🤖 AI Summary
This work addresses the unsupervised discovery of shared visual concepts from few-shot image collections—without relying on external guidance such as text prompts or spatial masks. We propose a contrastive inversion framework that jointly optimizes contrastive learning objectives between target image tokens and image-level auxiliary text tokens to disentangle semantic features. Furthermore, we introduce a disentangled cross-attention fine-tuning mechanism during diffusion model inversion to enable fine-grained concept separation. Our method effectively suppresses overfitting while preserving concept fidelity. Experiments demonstrate significant improvements over state-of-the-art approaches in both concept representation accuracy and image editing quality: generated results exhibit higher purity, consistency, and semantic coherence. This work establishes a novel paradigm for few-shot customized image generation.
📝 Abstract
The recent demand for customized image generation raises a need for techniques that effectively extract the common concept from small sets of images. Existing methods typically rely on additional guidance, such as text prompts or spatial masks, to capture the common target concept.
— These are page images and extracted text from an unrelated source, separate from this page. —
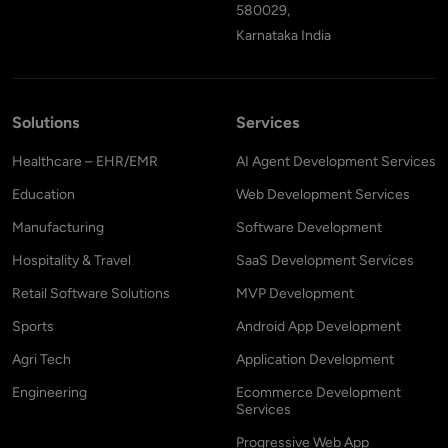
580029,
Karnataka India
Solutions
Services
Healthcare – EHR/EMR
AI Agent Development Services
Education
Web Development Services
Manufacturing
Software Development
Hospitality & Travel
SaaS Development Services
Retail Software Solutions
MVP Development
Sports
Android App Development
Agri Tech
Application Development
Engineering
Ecommerce Development
Services
Progressive Web App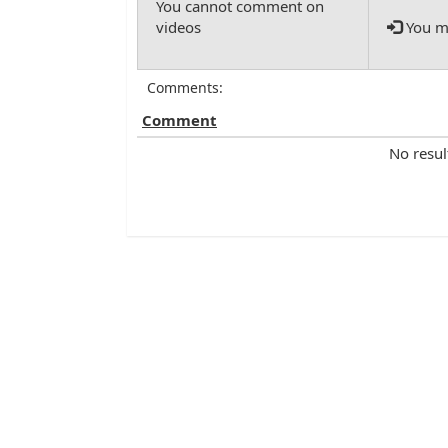
You mu
Comments:
Comment
No resul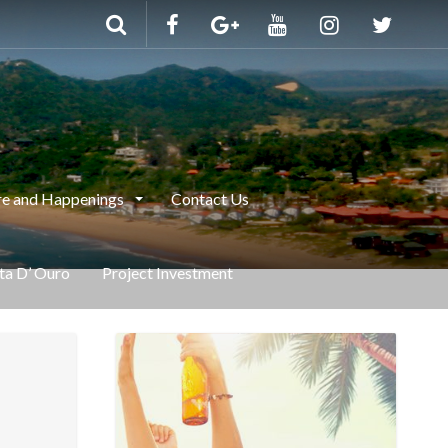
e and Happenings
Contact Us
nta D’ Ouro
Project Investment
Unfortunately, relying on manually provided guidance can lead to incomplete separation of auxiliary features, which degrades generation quality.In this paper, we propose Contrastive Inversion, a novel approach that identifies the common concept by comparing the input images without relying on additional information. We train the target token along with the image-wise auxiliary text tokens via contrastive learning, which extracts the well-disentangled true semantics of the target. Then we apply disentangled cross-attention fine-tuning to improve concept fidelity without overfitting. Experimental results and analysis demonstrate that our method achieves a balanced, high-level performance in both concept representation and editing, outperforming existing techniques.